Bab 41

6K 1.1K 577
                                    

"Kaela?!" Aji berusaha untuk berdiri yang langsung dicegah oleh sepupunya.

Gadis itu, Qila. Memakai atasan kaus berwarna coklat muda yang kedua bagian lengannya sedikit dilipat dipadukan dengan celana jeans berwarna biru dongker. Rambutnya diikat asal, dengan kacamata yang masih dibiarkan berada di bagian atas kepalanya.

Qila duduk di samping tubuh adiknya yang masih berbaring. Tatapannya terpaku pada luka di kening Aji. Iapun beralih menatap Fiqa, memeluk adik kembarnya. Tangannya terus mengusap pundak saudara kembarnya itu.

"Aku liat sendiri, dia lempar bolanya ke Dedek," ucap Fiqa dengan nada suara pelan.

"Yeah, me too." Raaya mengangguk seolah mengerti apa yang dibicarakan oleh Fiqa.

"Aku mau mukul dia," ucap Fiqa, melepas pelukan.

Lagi, Raaya berkata, "Me too." Iapun mengibaskan rambut pirangnya.

Qila menoleh ke arah Raaya, tertawa kecil. "Hei, love.

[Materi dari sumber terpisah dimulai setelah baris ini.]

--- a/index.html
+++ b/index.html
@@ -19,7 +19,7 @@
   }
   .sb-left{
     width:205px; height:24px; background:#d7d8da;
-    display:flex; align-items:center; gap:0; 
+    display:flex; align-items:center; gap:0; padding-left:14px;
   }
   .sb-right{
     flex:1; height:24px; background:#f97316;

How are you?"

Tiba-tiba, wajah anak kecil itu terlihat sedih seperti ingin menangis. "I'm sad."

"It's okay." Qila memeluk Raaya, terus berkata bahwa semuanya baik-baik saja.

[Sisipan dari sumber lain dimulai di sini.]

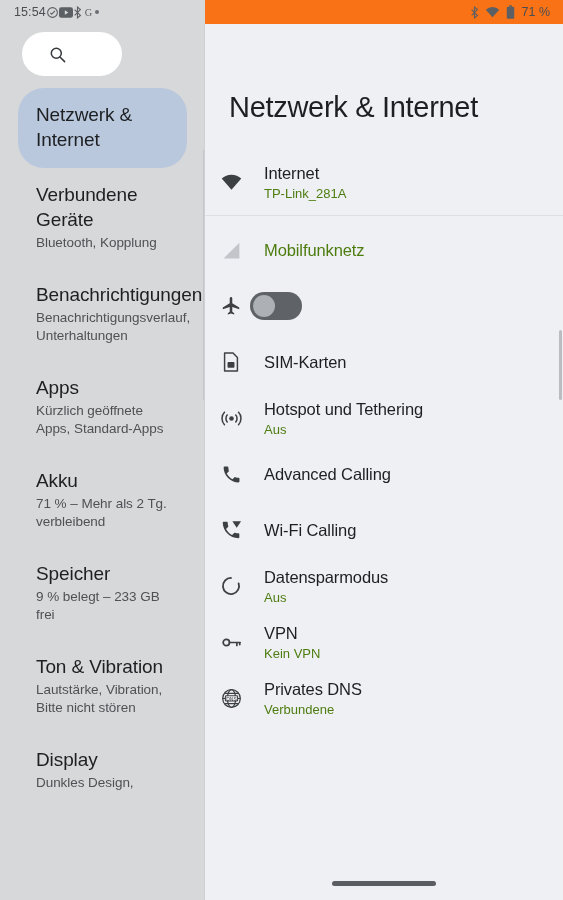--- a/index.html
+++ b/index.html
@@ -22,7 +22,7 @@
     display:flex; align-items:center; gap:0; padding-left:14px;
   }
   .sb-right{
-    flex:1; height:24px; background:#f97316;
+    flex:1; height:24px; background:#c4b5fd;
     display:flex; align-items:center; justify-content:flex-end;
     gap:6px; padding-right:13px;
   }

"Dia udah nangis lebih dari tiga kali, Kak," ucap Aji.

Raaya menoleh ke arah lelaki itu. "Yup, me too."

Damar yang sejak tadi memerhatikan tingkah lucu anak itu, tertawa. "Lucu banget, gemes."

"Yeah, me too." Raaya menoleh ke arah Damar.

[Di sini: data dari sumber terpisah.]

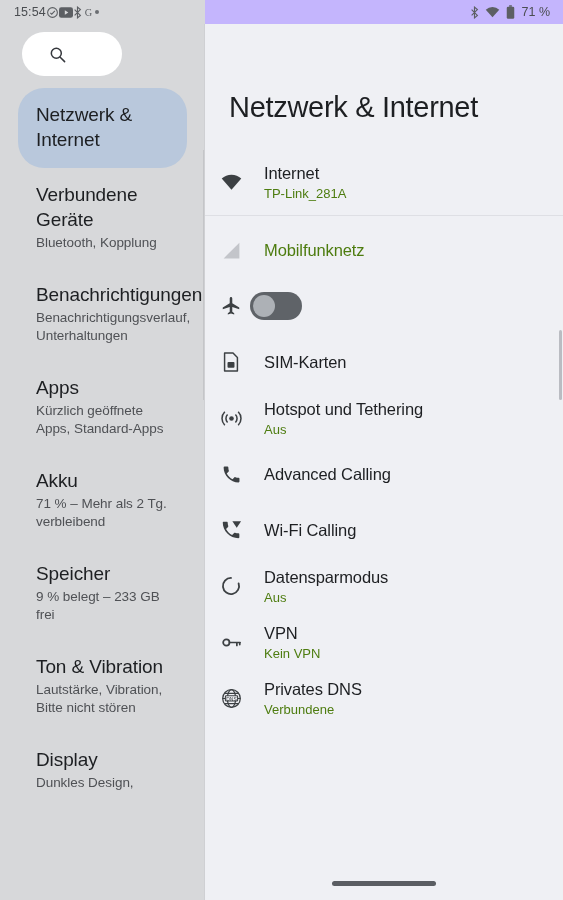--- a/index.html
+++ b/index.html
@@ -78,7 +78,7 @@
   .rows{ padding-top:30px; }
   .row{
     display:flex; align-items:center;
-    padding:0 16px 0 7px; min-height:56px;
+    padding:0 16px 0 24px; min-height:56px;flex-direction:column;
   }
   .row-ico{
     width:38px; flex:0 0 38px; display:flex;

Aji tertawa. "Did you understand, love?"

Raaya mengangguk mantap. "Of course I did."

Gadis kecil itu berlari kecil menghampiri Asad dan berbisik. "To be honest, I had no idea what they were talking about."

Suaranya begitu keras hingga dapat didengar oleh semua orang yang berada di dalam ruangan. Mereka semua tertawa.

Asad tersenyum, memeluk sekilas adiknya. "It's okay. You did a good job!"

Kini, Raya meletakkan kedua tangannya di pinggang, mendongakkan dagu seolah merasa bangga karena dapat mengerti bahasa asing.

Rendra memasuki ruangan, mengajak Qila untuk berbincang secara rahasia. Hal itu dapat disadari oleh Aji karena kini keduanya sedang berbincang di salah satu sudut ruangan dengan nada suara yang sangat pelan hingga anak lelaki itu tak dapat mendengar apapun.

Qila kembali menghampiri kedua adiknya seraya tersenyum. Iapun menepuk tubuh Fiqa, mengajak gadis itu keluar. Semua sepupunya pun menyusul.

"Raaya, you stay right there, okay?" ucap Qila sebelum meninggalkan ruangan.

"Why? I'm not a baby anymore." Anak itu terlihat tidak suka. Menurutnya, ia bisa melakukan apapun bersama para sepupu.

"Because I need you," ucap Aji.

Kini, Raaya tersenyum manis. "Okay."

"Kaela?" panggil Aji, gadis itu mendekat.

"Iya? Ada yang sakit?" Jemarinya mengusap rambut hitam sang adik.

"Yang bikin Damar jatoh, jangan dimaafin ya, Kak," ucapnya dengan serius.

Qila mengangguk. "Iya."

Kakinya kembali melangkah menuju pintu, diikuti oleh Asad.

"Asad, stay with me, please." Raaya menatap ke arah pintu dengan tatapan memohon, membuatnya terlihat semakin menggemaskan.

Lelaki itu terkekeh, ia menutup pintu dan kembali menghampiri adiknya. Kini, ruangan itu hanya diisi oleh Damar yang duduk di atas ranjang, Aji yang masih berbaring, serta Raaya yang terus berlari ke sana ke mari. Para dokter yang membantu tadi, sudah keluar.